■ **Data extract**
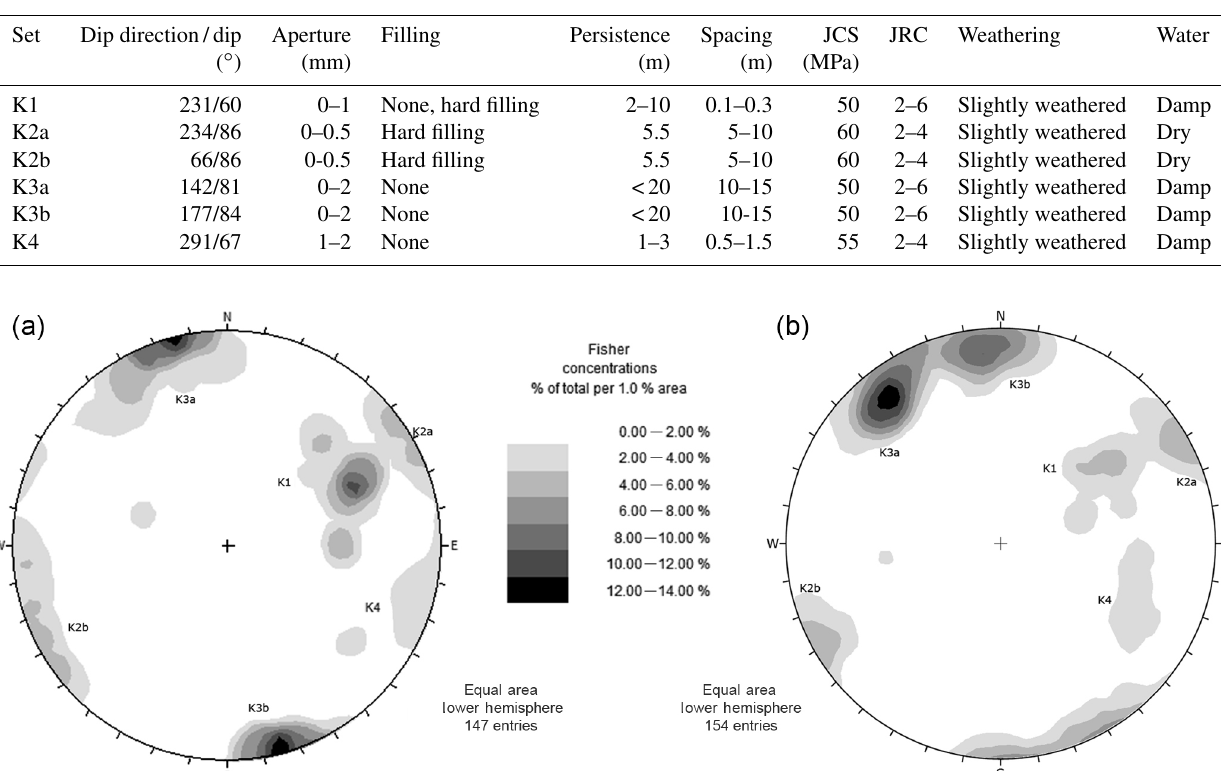
Figure 7. Stereonet plot of poles (Schmidt, equal area, lower hemisphere) of the discontinuities manually collected through classical engi- neering geological survey (a) and remotely collected by using photogrammetric data from RPAS surveys (b)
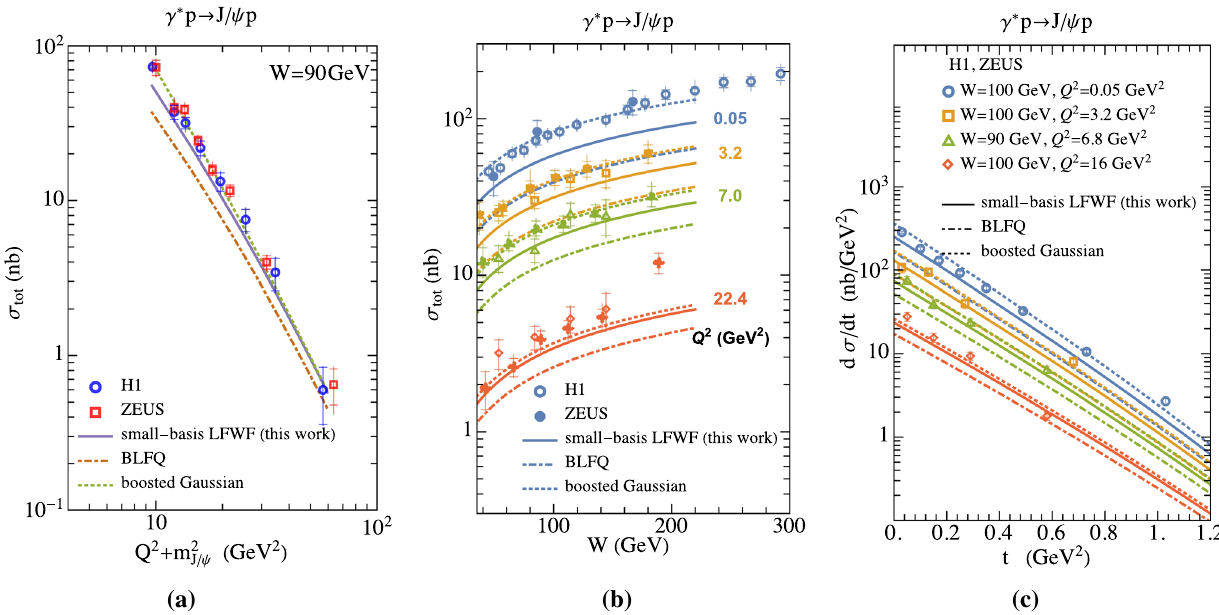
Fig. 14 Predictions of the small-basis LFWF (solid curves), the BLFQ LFWF [26] (dotted curves) and the boosted Gaussian LFWF [5] (dot- dashed curves) compared to the HERA experimental data [84,85]. The inner bars indicate the statistical uncertainties; the outer bars are the sta-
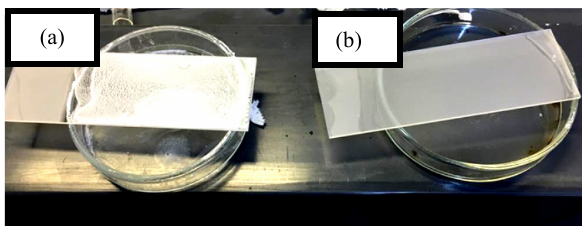
Fig. 1. Glass slides with a natural polyethylene showing the crystallisation of polymer (a) from the solution that formed two separated layers and the slide on (b) is from a homogeneous solution, no.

■ **Problem statement**
How many lines of the material above contain the word "from"? Answer with the number only.

■ **Result**
2